Shapefiles for the second map on this page.

Rick_David_shps.zip

rickw-ward commented 7 years ago

thanks @Mamatemenrs . I pulled your json file into my QGIS project, and also added a shape file from @rjstrand at Lemnatec with a single feature that is Lemntatec's (ie. the gantry's) zero,zero point (red dot above feature attributes box). The east edge of your east-most plot (green polygons) is closely aligned with the Y axis position of the Gantry zero,zero. But that point is outside of the actual planted area. If your polygons are based on that as the east most point of the Y axis, it would explain why they are shifted one row east of ours (pinkish polygons over two middle rows of four row plots; note two rows of buffer to east and to west of 7 4-row plots in a range.

screen shot 2016-10-31 at 2 17 37 pm
rickw-ward commented 7 years ago

@ZongyangLi and @rmgarnett . See the thread above. My perspective is strictly 2D at this stage.

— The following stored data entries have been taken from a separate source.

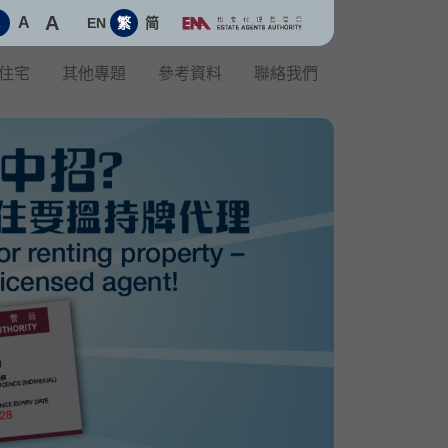
A
A
EN
繁
简
A
住宅
其他專題
參考資料
聯絡我們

rickw-ward commented 7 years ago

Any updates @dlebauer or @Mamatemenrs ?

Mamatemenrs commented 7 years ago

I do not have anything to update regarding these shapefiles.

tingli3 commented 7 years ago

new_sql.txt This is the sql generated for the shapefile. Not sure about whether the shift from UA-MAC to USDA should be applied. Currently, the coordinates are just transfromed from UTM12.

dlebauer commented 7 years ago

@tingli3 from the figure in https://github.com/terraref/computing-pipeline/issues/187#issuecomment-257424469 it looks like your R code from #174 may have two issues:

  1. the eastern side of the plot boundaries is aligned to y = 0, whereas the minimum value of y measured by @smarshall-bmr on the gantry was 0.632 (see spreadsheet).
  2. The plots are adjacent to one another. However the same measurements indicate that there is a gap of 20 cm between each plot on the x (NS) axis.

@smarshall-bmr Your measurements indicate a 20 cm gap but I believe that @NewcombMaria said these were intended to be ~50 cm, and this is closer to @rickw-ward's map and observations.

tingli3 commented 7 years ago

@dlebauer For the first issue, I have asked question about the start of y more than once and I got no answer. So I have to assume y start at 0 and I wrote this assumption when I uploaded the sql for the first time. There are only 32 records of y and I need 33 records to get 32 rows so I have to assume y start at 0.

For the second issue, if you look at gantry_shp, there is a gap though the file is incomplete. I am not sure why the gap disappears in the pictures later.

smarshall-bmr commented 7 years ago

For what it's worth I have updated the range centers document to include row boarders. All I did was place midpoints between each row and use the average row width to place a start and end point.

dlebauer commented 7 years ago

@ZongyangLi when you used the plots as defined by Stewart, did you realize that his measurements were the plot centers rather than the plot boundaries?

ZongyangLi commented 7 years ago

@dlebauer To my understanding, 54 ranges in N/S direction is the centers and 16 rows in W/E direction is the boundaries, is that right?

dlebauer commented 7 years ago

@zongyangli yes that sounds correct

rickw-ward commented 7 years ago

does focusing on 16 units e/w preclude consideration of the middle two rows of a single, four-row plot since those two middle rows will be in separate units? Does it not make sense to make a boundary for each row separately instead of two rows units?